Mengapa perkembangan pembiakan ternak lamban? Salah satu alasannya adalah keuntungan yang diterima oleh peternak rendah karena pola pemeliharaan ternak dengan pola instensif (pengandangan) yang mengakibatkan biaya produksi terutama pakan menjadi tinggi; pemeliharaan dengan pola instensi membatasi kemampuan jumlah populasi ternak yang mampu dipelihara; belum tersedianya fasilitas lahan pengembalaan umum yang dapat menampung dan menjamin keberlangsungan peternakan; belum ada kesatuan program pengembangan peternakan melibatkan lintas sektoral dalam bentuk program terintegrasi.
Saran dan Solusi
Belajat dari sistem pengelolaan peternakan 10 negara yang memiliki polpulasi ternak tertinggi di dunia India, Brasil, China, Eropa, AS, Australia dll, ada hal menarik dimana sistem pemeliharaan ternak sapi dilakukan dengan rotational grazing adalah penggembalaan ternak yang intensif dimana ternak merumput pada padang pengembalaan secara bergiliran dari paddock yang satu ke paddock yang lain kemudian kembali ke padang rumput/paddock semula setelah kondisi tanaman kembali siap di senggut. Ini salah satu metode penggembalaan yang efektif. Metode penhembalaan ini dapat menurunkan biaya produksi termasuk pakan yang mencapai 3-4 juta dalam 1 tahun yang dapat menjadi keuntungan dari peternak.
Potensi yang dimiliki Sumsel sangat luar biasa, berdasarkan data BPS (2023) tercatat luas lahan perkebunan karet 1.232.205 hektar, Perkebunan sawit 1.254.613 hektar, dan lahan perhutanan sosial dan hutan produksi 2.050.221 hektar (BPS, 2023). Lahan yang dimiliki untuk dapat dioptimalakan tidak kurang dari 4.5 juta hektar. Untuk lahan sawit dan karet dapat diintegrasikan dengan peternakan kambing/domba dengan rasio sekitar 7-14 ekor per hektar pertahun. Jumlah lahan sawit dan karet ada 2.5 juta hektar maka potensi dapat menampung 17.5 juta - 35 juta ekor kambing/domba. Pengembangan sapi diarahkan ke lahan perhutanan sosial atau integrasi dengan hutan produksi (silvopastura) dengan luas 2 juta hektar yang dapat menampung 3-5 juta ekor sapi. Bila potensi ini dapat dioptimal kan maka populasi ternak di Sumsel dapat mencapai 10 kali lipat dari saat ini. Sumsel akan menjadi daerah swasembada dan pengekspor ternak.

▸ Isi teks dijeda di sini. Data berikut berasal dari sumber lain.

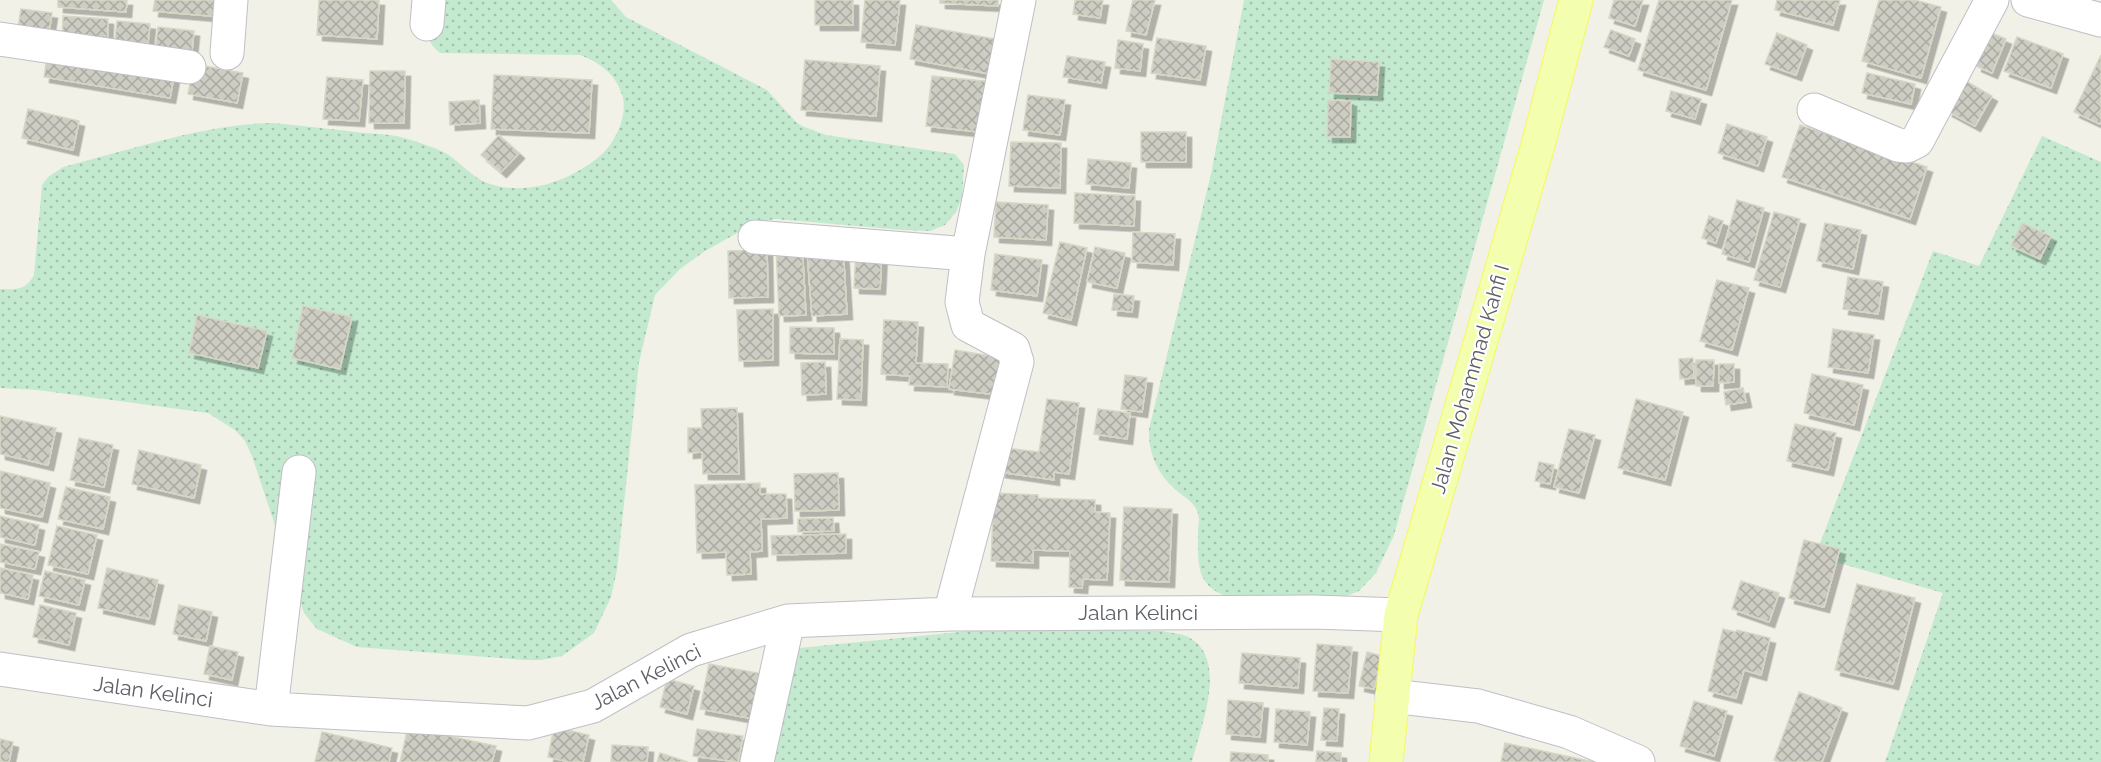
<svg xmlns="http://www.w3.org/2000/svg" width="2101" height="762" viewBox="0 0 2101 762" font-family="Raleway,sans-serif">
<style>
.grass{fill:url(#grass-dots)}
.building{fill:url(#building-cross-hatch);stroke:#d7d7c5;stroke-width:1.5;filter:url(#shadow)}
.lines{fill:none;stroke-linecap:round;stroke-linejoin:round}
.minor-casing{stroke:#bfbfc6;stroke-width:35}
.major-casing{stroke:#f5fa58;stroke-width:35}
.minor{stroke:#fff;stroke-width:33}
.major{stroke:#f3ffaf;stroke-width:33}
.labels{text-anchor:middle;stroke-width:4.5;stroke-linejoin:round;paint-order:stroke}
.street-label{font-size:21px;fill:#5e6068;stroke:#fff}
</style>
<defs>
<pattern id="grass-dots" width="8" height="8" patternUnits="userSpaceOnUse" patternTransform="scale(1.5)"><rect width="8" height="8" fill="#c3eacf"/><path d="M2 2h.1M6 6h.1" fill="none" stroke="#a2c1ac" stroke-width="1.8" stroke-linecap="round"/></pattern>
<pattern id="building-cross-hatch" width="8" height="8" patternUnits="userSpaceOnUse" patternTransform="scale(1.5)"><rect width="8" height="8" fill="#cdcdc3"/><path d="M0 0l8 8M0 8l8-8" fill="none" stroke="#aaaaa2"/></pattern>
<filter id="shadow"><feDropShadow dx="5.5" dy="5.5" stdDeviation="0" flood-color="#0004"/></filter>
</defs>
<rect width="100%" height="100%" fill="#f1f1e7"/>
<path class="grass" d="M430 0H611L626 17 767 90 796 122 802 126 826 135 955 154 964 165 962 198 956 212 945 225 930 231 904 230 775 219 755 223 705 251 680 269 655 295 639 362 617 570 611 597 594 633 562 656 541 660H525L357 647 317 629 304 613 252 456 245 441 235 430 208 413 38 390 0 388V289C16 290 26 290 34 275L42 185 48 177 63 167C130 150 204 124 273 123 303 126 334 129 364 133 377 134 392 134 404 138 418 142 434 147 447 154 459 162 474 178 487 183 526 197 571 181 601 155 615 142 627 118 623 98 617 75 601 63 580 55L440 53C421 39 429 22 430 0Z
M1244 0H1544L1394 535 1376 573 1359 591 1340 599 1233 598C1195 588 1198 565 1198 532 1198 527 1200 519 1198 514 1196 503 1184 497 1176 490 1157 474 1148 453 1149 429L1211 174Z
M2042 136 2101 162V762H1885L1943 593 1815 556 1933 251 1979 266Z
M1010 627 1163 631C1170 633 1180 633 1186 636 1231 656 1200 728 1192 762H767L794 651 799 648Z"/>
<path class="building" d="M58 0H127L126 12 58 7Z
M155 0H222L221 17 153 11Z
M319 0H379L377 39 317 35Z
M815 0H853V25H815Z
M865 0H900L895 45 861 42Z
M940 0H998V6L940 3Z
M1075 0H1103L1100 18 1073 14Z
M1133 0H1155L1146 35 1126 31Z
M1614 0H1643L1635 26 1609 18Z
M1659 0H1732L1706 90 1638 70Z
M1777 0H1840L1833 25 1775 10Z
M1879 0H1915L1941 7 1921 78 1862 61Z
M21 9 52 13 48 38 17 33Z
M63 16 108 19 107 46 62 44Z
M117 21 150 24 147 52 114 48Z
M916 25 1001 40 995 75 910 59Z
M158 27 194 31 191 61 154 57Z
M1611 30 1635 39 1629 56 1604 47Z
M1989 32 2006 39 1992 73 1976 66Z
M1777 33 1807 45 1796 75 1765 64Z
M2017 37 2063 54 2051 88 2004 71Z
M1157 38 1206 46 1200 80 1151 73Z
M1118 40 1143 44 1140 71 1115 68Z
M48 51 175 71 170 98 44 77Z
M2101 55V123L2100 124 2074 112Z
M1067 56 1105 62 1101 83 1063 77Z
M1331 59 1379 62 1377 95 1329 93Z
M805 60 880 66 876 116 801 110Z
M194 64 243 73 237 103 188 94Z
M370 71H405L404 123H369Z
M1867 73 1915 84 1911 104 1862 93Z
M494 75 592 80 589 133 491 129Z
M932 76 994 82 988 133 926 126Z
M327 77 363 80 359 121 323 119Z
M1964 80 1992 96 1975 126 1947 111Z
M1671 91 1701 99 1695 119 1666 111Z
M1028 95 1065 100 1060 135 1023 130Z
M479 100 480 123 450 125 449 102Z
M1328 100 1351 101 1350 137H1327Z
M28 109 79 121 73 150 22 138Z
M1727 124 1767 137 1758 166 1718 153Z
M1800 125 1927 167 1910 219 1782 177Z
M1141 132H1186V162H1141Z
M499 135 519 153 501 172 481 155Z
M1011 142 1061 143 1060 188 1009 186Z
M1088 159 1131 163 1129 188 1086 184Z
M1075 193 1135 196 1134 226 1074 223Z
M1737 200 1764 208 1749 262 1722 254Z
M996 202 1048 205 1046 240 994 237Z
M1774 212 1800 219 1780 287 1754 280Z
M1709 216 1723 221 1716 243 1702 238Z
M1825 223 1861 230 1853 269 1817 261Z
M2022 223 2051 236 2040 259 2011 246Z
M1133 232 1175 234 1173 265 1132 262Z
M1060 242 1087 248 1071 320 1043 313Z
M802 243 806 315 779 316 776 245Z
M1095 247 1125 253 1117 288 1087 282Z
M843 248 847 314 812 316 807 250Z
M856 249 882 251 880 289 854 288Z
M767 250 768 297 729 298 728 251Z
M995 254 1042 260 1037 296 991 290Z
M1848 277 1883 282 1878 314 1843 309Z
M1717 280 1749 288 1732 350 1700 341Z
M1114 294 1134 296 1132 312 1112 310Z
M303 306 352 317 340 369 292 358Z
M773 309V360L739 361 737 310Z
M197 315 267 331 258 368 189 353Z
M884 320 918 322 916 363 948 364 947 387 909 385 910 376 881 374Z
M790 327 834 328V354L790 353Z
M1833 329 1874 335 1868 373 1828 367Z
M840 339 863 340 861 400 837 399Z
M955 350 1004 358 998 395 949 389Z
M1693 358 1694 378 1680 379 1679 359Z
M1696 360H1714L1713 386H1696Z
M825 362 826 394 802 395 801 363Z
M1719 364H1734V382L1719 383Z
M1812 374 1863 385 1854 425 1804 413Z
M1125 375 1147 378 1142 412 1121 409Z
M1743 388 1746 402 1726 405 1724 392Z
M1047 399 1079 403 1069 474 1054 472V480L1000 472 1004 448 1039 452Z
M1636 399 1683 412 1665 480 1618 468Z
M737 408 739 474H703L702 452 688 453V428H702L701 409Z
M1098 409 1130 413 1127 439 1094 434Z
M0 416 56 428 48 465 0 454Z
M1795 424 1836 433 1828 470 1787 461Z
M1569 429 1595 435 1579 493 1554 487Z
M79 438 113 445 104 487 70 480Z
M139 450 201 465 194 498 132 484Z
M1539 462 1554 465 1550 484 1535 481Z
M0 471 50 483 42 517 0 508Z
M838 473 839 510 795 511 794 474Z
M760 483V494H786L787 518 761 519 762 551 750 552 751 574 727 575 726 552 697 553 695 485Z
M66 487 110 497 103 529 58 519Z
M994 493 1038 495V498L1095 500V512L1110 513 1107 580 1083 579 1082 588 1069 587 1070 551 1033 550V563L991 561Z
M1124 507 1172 509 1169 582 1120 580Z
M0 516 39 525 35 545 0 537Z
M833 518 834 531 798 532V519Z
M57 526 97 535 88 574 48 565Z
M846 534V553L772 555 771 536Z
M1804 540 1840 549 1824 607 1789 598Z
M0 544 39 552 35 569 0 562Z
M0 568 33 575 28 599 0 593Z
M107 568 158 580 149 619 98 608Z
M45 571 85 580 79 605 39 596Z
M1741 581 1779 593 1769 622 1732 609Z
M1857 584 1915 598 1893 684 1835 670Z
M40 605 76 613 69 645 33 637Z
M179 605 212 612 206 641 173 634Z
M1723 629 1736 632 1737 630 1770 638 1761 675 1744 670 1736 698 1708 691Z
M1317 644 1352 647 1348 693 1313 691Z
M210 646 238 652 232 680 204 674Z
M1367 652 1382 656 1374 689 1359 686Z
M1242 653 1300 658 1298 688 1239 683Z
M709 664 768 675 759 720 700 709Z
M667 679 694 686 687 714 660 707Z
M1799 692 1842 708 1822 762H1779L1774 760Z
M1228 700 1263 703 1260 737 1226 734Z
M1694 701 1727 711 1714 756 1680 746Z
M1324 708 1339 709 1337 741 1321 740Z
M1276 709 1310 712 1307 745 1274 742Z
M408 727 496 746 492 762H400Z
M554 727 589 735 583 762H569L548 757Z
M697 729 743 736 738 762 693 756Z
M322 732 392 748 389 762H315Z
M0 739 13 742 9 762H0Z
M1505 743 1594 762H1501Z
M612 745 648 747 647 762H611Z
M1317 751 1341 753V762H1316Z
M1231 752 1268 755V762H1230Z
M660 753 688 762H657Z"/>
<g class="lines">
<defs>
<path id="minor" d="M2028 0 2101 20
M427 24 429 0
M0 39 189 67
M227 53 231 0
M1814 110 1898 145 1907 146 1917 141 1992 0
M755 237 968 254
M950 614 1017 362 1013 349 968 325 962 302 968 254 1019 0
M0 669 271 709 528 723 593 706 691 650 788 621 950 614 1314 612 1401 615
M1392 696 1478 706 1569 732 1638 762
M271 709 299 472
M757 762 788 621"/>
<path id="major" d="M1386 762 1401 615 1538 145 1576 0"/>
</defs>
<use href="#minor" class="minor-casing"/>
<use href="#major" class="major-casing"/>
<use href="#minor" class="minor"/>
<use href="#major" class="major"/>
</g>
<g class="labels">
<g class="street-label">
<text transform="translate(1470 379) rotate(-74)" y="7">Jalan Mohammad Kahfi I</text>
<text x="1138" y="620">Jalan Kelinci</text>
<text transform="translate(646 677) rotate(-27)" y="7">Jalan Kelinci</text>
<text transform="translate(153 692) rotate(8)" y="7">Jalan Kelinci</text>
</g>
</g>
</svg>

Pola peternakan yang dilakukan dengan pola kemitraan. Pemerintah hanya sebagai fasilitator dalam penyediaan lahan pengembalaan dengan perkebunanan dan kehutanan, pembinaan pengelolaan pakan, kesehatan hewan, keamanan. Pemerintah tidak perlu menggunakan APBD umtuk membiayai pembelian ternak. Kemitraan dilakukan antara masyarakat (pemodal) dengan petani sehingga ternak disediakan oleh pemodal. Semua masyarakat dapat menjadi pemilik dari ternak yang dititipkan pemeliharaannya kepada petani di lahan pengembalaan. Pemerintah desa dimana pengembalaan ternak dilakukan dapat terlibat dalam sistem kemitraan. Pola kemitraaan yangndifasilitasi oleh pemerintah akan menguntjngkan semua pihak, pihak pemodal mendapat jaminan investasi, petani mendapatkan keuntungan bagi hasil dan pemerintah dapat mewujudkan program pemberdayaan dan pengmbangbiakan ternak.